La baisse du pétrole est-elle bien répercutée sur le prix de l'essence ?
Par Benoist Fechner, publié le 08/12/2014 l' EXPRESS
Tandis que le prix du baril de brut est tombé sous les 70 dollars contre plus de 110 en juin dernier, l'Elysée a voulu s'assurer que cette baisse profitait normalement aux consommateurs. Verdict: oui, mais les marges remontent
Depuis le mois de juin, le cours du baril de pétrole brut n'en finit plus de dégringoler. Ce lundi, il cotait même sous les 70 dollars. Mais cette baisse des coûts de fabrication de l'essence est-elle correctement répercutée à la pompe? Dans le cas contraire, les groupe pétroliers ou les distributeurs en profiteraient-ils pour gonfler leurs marges et détourner ainsi une partie des économies promises aux automobilistes?
C'est pour tenter répondre à ces questions que la présidence de la République avait convoqué, ce lundi matin, une rencontre avec des professionnels du secteur
Pour l'Elysée, les professionnels jouent le jeu
"Cette réunion a permis de partager le constat que la baisse des cours du pétrole brut, qui ont atteint ces dernières semaines un point bas depuis 2010, est répercutée correctement dans les prix des carburants à la pompe", a indiqué l'Elysée dans un communiqué. "Ceci représente une baisse de 8 centimes par litre pour le gazole et de 11 centimes par litre pour l'essence en 5 mois, au bénéfice des consommateurs et des entreprises", a-t-il ajouté, soulignant que le gain s'élevait à environ 6 euros en novembre pour un automobiliste moyen parcourant 35 kilomètres par jour.
"Nous avons pu constater que le marché français fonctionne. (...) La baisse du prix du brut a été intégralement répercutée au consommateur", a abondé le directeur général de Total, Patrick Pouyanné, à l'issue de cette rencontre réunissant les producteurs et distributeurs de produits pétroliers, ainsi que des associations de consommateurs et le ministre de l'Economie, Emmanuel Macron. Le gazole, qui représente plus de 80% des volumes vendus, a perdu 12,5 centimes depuis le début de l'année, atteignant le 28 novembre son niveau le plus bas depuis début décembre 2010. Le constat vaut aussi pour l'essence sans plomb.
Le cours du brut ne pèse qu'un tiers du prix à la pompe
Si la baisse n'est pas plus spectaculaire, c'est d'abord parce que dans la structuration du prix des carburants à la pompe, le cours du baril ne pèse que pour un tiers environ (33% pour l'essence sans plomb, 38% pour le gazole qui bénéficie encore d'une fiscalité plus avantageuse). Le reste du prix est impacté par les taxes et plus marginalement par les coûts de raffinage et de distribution du carburant, comme le montre la figure suivante.

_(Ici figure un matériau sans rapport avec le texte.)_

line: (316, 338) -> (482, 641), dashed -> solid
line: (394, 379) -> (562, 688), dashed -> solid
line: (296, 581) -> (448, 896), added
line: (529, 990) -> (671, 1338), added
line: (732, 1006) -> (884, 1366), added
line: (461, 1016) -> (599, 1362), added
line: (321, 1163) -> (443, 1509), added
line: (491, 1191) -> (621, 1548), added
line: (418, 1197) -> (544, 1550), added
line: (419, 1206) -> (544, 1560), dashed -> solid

Certaines marges ont tendance à s'envoler
Si les associations de consommateurs partagent globalement le constat élyséen, elles tiennent en revanche à apporter un bémol et placent "sous surveillance" le niveau des marges pratiquées par les professionnels du secteur pour les activités raffinage (la transformation du brut en carburant) et distribution (l'acheminement su carburant jusqu'aux pompes).
Contacté par l'Express, Nicolas Mouchnino, chargé de mission pour l'énergie auprès de l'UFC que choisir considère ainsi que la baisse des prix est correctement répercutée, "c'est vrai à quelques détails près". Dans son viseur, notamment les marges de raffinage qui étaient "extrêmement faibles en début d'année", mais qui ont eu tendance à "remonter à mesure que le cours du baril chutait". On parle ici de trois centimes de rattrapage sur le prix d'un litre d'essence sans plomb. Mais l'expert juge "normal" le niveau de marge actuel tout en appelant à la vigilance quant à la suite de cette évolution.
De son côté, l'association de défense des consommateurs CLCV a toutefois appelé dans un communiqué "les professionnels à faire preuve de modération" sur leurs marges, confirmant toutefois que celle-ci n'ont pas encore atteint "des niveaux déraisonnables".